I’ve been doing some of these chats realtime because my only answers were Tweet-sized anyway. Figured I’d compile them here for reference, and for ease of reading.
Q1: Do you stick to webcomic communities and services that cater to webcomics for promotion? How is your strategy working out?
Yeah, mostly. I have a constant 1-cent-or-less Project Wonderful campaign, and do intermittent more-expensive one using the best-performing ads. It’s a steady referral source.
A Project Wonderful screenshot — steady exposure, for about $0.83 per week. (The costs are all covered by my own site running ads like this.)
The trick IME is trying lots of different ads, introducing new ones every so often, and then looking at metrics to see which get the higher click rates.

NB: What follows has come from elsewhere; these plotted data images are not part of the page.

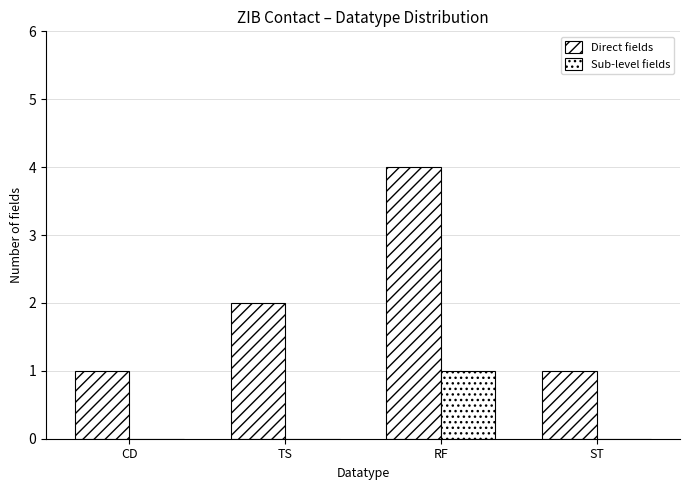

Does the chart contain stacked bars?

No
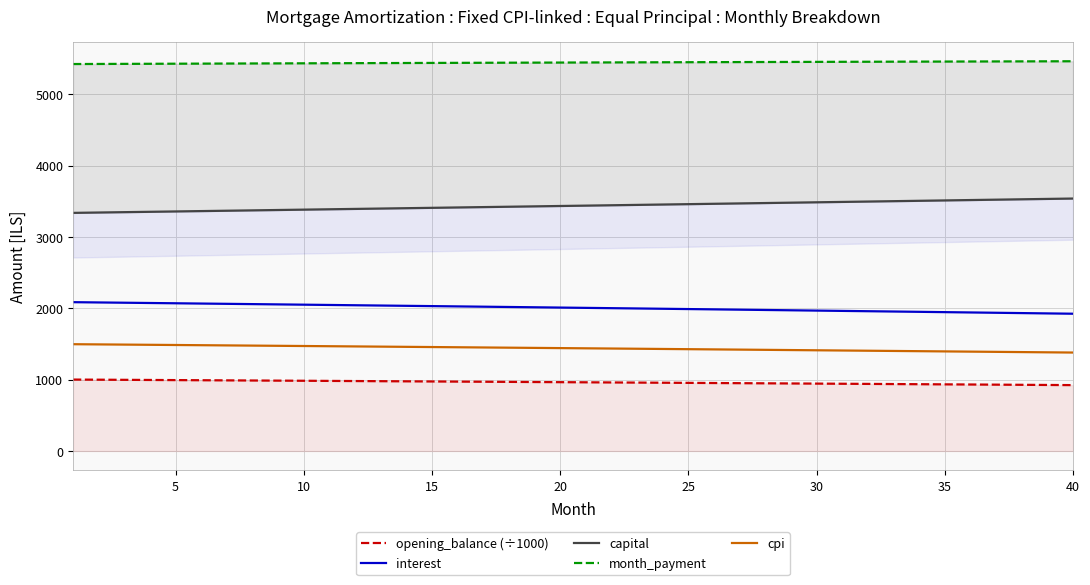

True or false: opening_balance (÷1000) and cpi intersect in this chart.

False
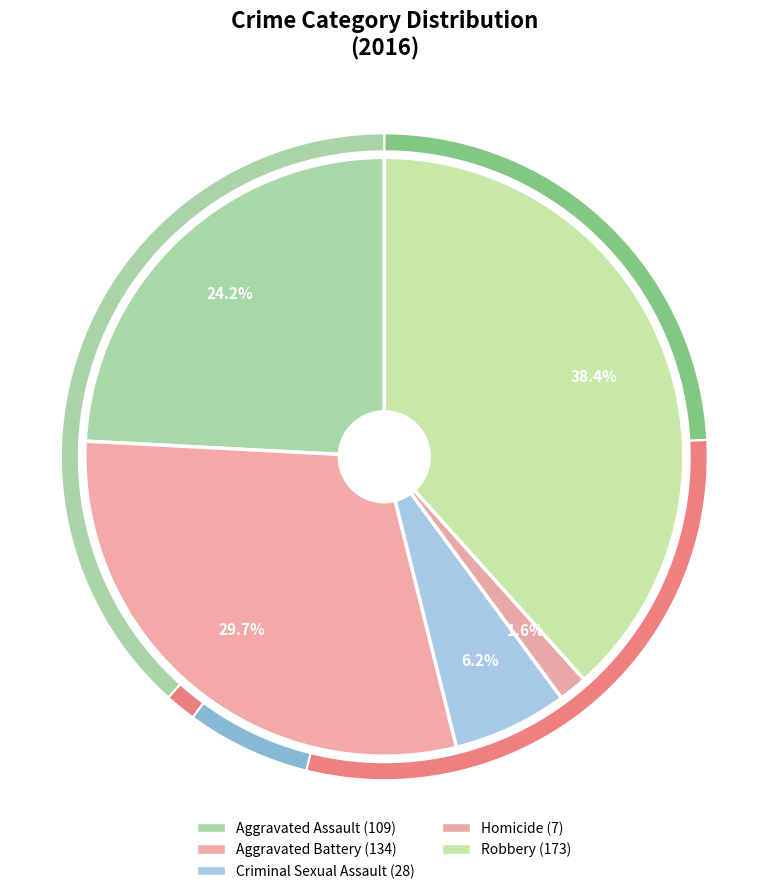

Combined, do Aggravated Battery and Criminal Sexual Assault account for over 50%?

No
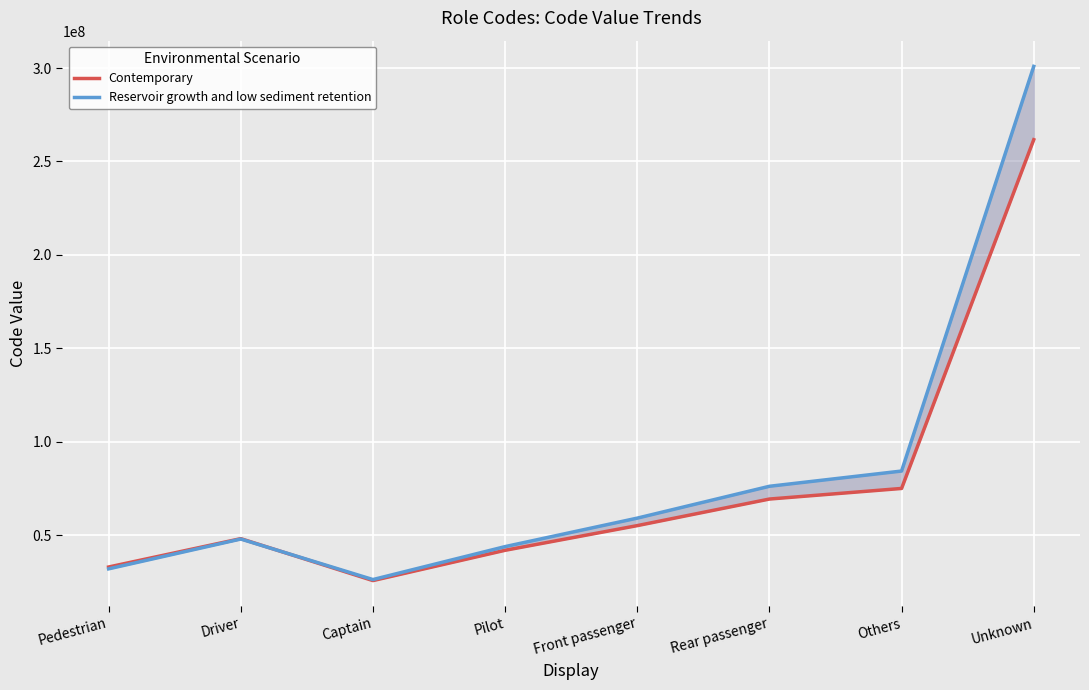

Is it true that Reservoir growth and low sediment retention equals 92247209.3 at Front passenger?

False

And I make sure both BICP and Leif & Thorn are on resources like the LGBT Webcomics Link List.
Q2: What are some other options outside of webcomic communities for sharing your work?
Think about your genre & build on that. Mine are LGBT-centric, so I’m writing some posts for @LGBTQReads, to put a variety of recs in front of an audience that likes LGBT+ stuff but might not have thought about webcomics before.
(Here’s their Webcomics tag! One reclist is already posted, and there are more in the queue.)
Q3: What things make you nervous about sharing your comics outside of webcomic communities?
#WebComicChat A3: Nothing. I am confident that my work stands on its own. If it doesn't I'll learn where I have to expand and get better. It's a win/win^^
— Ezekiel Rage – No need for ultralong names at all. (@RealEzekielRage) December 17, 2017
Yeah, this. It’s not like webcomic communities are magically nicer or better than the rest of the internet. Or like my strips are somehow inaccessible to a reader who’s never read webcomics before.
3) Surprisingly I don't get too nervous about sharing my comic, although looking back at earlier ones I'm now thinking maybe I should have been! #webcomicchat
— Colin Wmd 🖌️🗯️🎬 (@colinwmd) December 17, 2017
This is peak #relatable for all of us, I think.
Q4: What kinds of results have you had when talking to people about your comics outside of the webcomic communities? / Q5: What are resources that you have used outside of the webcomic niche to promote your webcomic?
Really just the stuff mentioned above. And when people IRL see me drawing, I tell them what it’s about, maybe give them the URL of the strip I’m working on.
Invariably, without fail, they say something like “oh, you’re so good, I can’t believe you’re not doing it full-time and making tons of money!”
…yeah, this is how you can tell someone isn’t familiar with webcomics.